## Extract to read
/---

- Alaqua Cox as Maya Lopez / Echo in Echo (2024)
- First appearance: "Hide and Seek"; Hawkeye; (2021);
- Based on: Echo by David Mack; Joe Quesada;
- Adapted by: Elisa Climent
- Portrayed by: Alaqua Cox Darnell Besaw (young)

In-universe information
- Alias: Echo
- Species: Human
- Occupation: Gangster
- Affiliation: Tracksuit Mafia
- Family: William Lopez (father) Taloa (mother) Henry "Black Crow" Lopez (paternal uncle) Bonnie (cousin) Biscuits (cousin) Chula (maternal grandmother)
- Nationality: Native American

= Maya Lopez (Marvel Cinematic Universe) =

Character in the Marvel Cinematic Universe

Maya Lopez, also known as Echo, is a character portrayed by Alaqua Cox in the Marvel Cinematic Universe (MCU) media franchise—based on the Marvel Comics character of the same name. Maya is depicted as a deaf Native American Choctaw and the commander of the Tracksuit Mafia, a criminal gang in New York City working for Wilson Fisk / Kingpin, who is Maya's adoptive uncle.

Maya had a confrontation with the vigilantes Daredevil and Clint Barton, who was her father's killer. During her confrontation with Barton and his ally, Kate Bishop, Maya discovered that Fisk had orchestrated her father's death. Maya escapes from New York, returning to her hometown in Oklahoma, where she's hunted by Fisk's organization, the Black Knife Cartel, though her family's lives would also be in danger.

\---

## Extracted entries
/---

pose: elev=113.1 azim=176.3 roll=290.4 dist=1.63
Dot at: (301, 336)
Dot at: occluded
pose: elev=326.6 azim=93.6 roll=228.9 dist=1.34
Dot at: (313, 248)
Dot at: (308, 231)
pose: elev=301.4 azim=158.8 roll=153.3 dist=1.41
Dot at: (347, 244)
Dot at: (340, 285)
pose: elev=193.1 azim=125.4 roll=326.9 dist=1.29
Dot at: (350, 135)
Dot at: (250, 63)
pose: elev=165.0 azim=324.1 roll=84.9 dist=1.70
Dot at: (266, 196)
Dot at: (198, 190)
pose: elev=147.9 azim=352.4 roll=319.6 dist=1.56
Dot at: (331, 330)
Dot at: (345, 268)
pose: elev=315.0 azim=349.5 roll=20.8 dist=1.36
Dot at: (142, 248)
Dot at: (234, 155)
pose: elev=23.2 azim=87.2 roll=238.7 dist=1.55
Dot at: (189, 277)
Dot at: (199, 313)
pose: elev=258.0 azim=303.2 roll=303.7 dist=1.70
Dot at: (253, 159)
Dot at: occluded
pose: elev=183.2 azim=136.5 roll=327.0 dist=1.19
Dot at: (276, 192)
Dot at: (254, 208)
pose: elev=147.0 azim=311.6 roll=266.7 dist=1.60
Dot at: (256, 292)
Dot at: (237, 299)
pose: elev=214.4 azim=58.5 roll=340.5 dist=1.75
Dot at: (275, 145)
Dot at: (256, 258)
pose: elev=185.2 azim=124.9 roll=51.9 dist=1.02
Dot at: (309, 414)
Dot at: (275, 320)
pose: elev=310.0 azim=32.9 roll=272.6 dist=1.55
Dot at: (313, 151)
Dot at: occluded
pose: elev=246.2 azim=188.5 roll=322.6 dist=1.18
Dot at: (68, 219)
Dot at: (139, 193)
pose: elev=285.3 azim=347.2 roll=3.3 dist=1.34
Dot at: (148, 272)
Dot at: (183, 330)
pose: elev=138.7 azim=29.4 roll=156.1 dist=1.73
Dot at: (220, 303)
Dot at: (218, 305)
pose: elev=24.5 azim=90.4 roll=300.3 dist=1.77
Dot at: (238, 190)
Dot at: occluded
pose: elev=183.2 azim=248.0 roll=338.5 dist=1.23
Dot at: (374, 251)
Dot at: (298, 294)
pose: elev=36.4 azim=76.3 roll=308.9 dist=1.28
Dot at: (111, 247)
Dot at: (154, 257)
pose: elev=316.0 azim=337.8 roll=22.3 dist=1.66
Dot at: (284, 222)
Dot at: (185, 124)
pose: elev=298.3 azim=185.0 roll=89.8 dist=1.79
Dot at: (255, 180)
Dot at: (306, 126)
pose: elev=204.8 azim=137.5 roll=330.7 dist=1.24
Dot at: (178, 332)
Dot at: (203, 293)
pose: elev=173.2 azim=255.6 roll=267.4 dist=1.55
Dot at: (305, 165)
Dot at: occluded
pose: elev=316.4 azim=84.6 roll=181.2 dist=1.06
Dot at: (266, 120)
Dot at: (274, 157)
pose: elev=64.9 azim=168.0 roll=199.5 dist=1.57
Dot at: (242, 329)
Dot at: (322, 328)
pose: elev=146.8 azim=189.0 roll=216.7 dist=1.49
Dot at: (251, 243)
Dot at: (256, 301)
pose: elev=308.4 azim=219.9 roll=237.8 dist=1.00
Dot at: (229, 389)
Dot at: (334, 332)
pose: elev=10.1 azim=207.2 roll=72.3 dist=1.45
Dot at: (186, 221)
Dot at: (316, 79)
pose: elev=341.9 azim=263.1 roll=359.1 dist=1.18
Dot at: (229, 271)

\---

## Task set
[a] Sum up the Maya Lopez profile in two sentences.
[b] According to the Maya Lopez profile, which state is Maya's hometown in?

## Written responses
[a] Maya Lopez, also known as Echo, is a deaf Native American Choctaw character played by Alaqua Cox in the Marvel Cinematic Universe, where she commands the Tracksuit Mafia, a New York City gang working for her adoptive uncle, Wilson Fisk / Kingpin. After a confrontation with Clint Barton and Kate Bishop reveals that Fisk arranged her father's death, she flees to her hometown in Oklahoma, where Fisk's organization hunts her and her family's lives are put in danger.

[b] Oklahoma.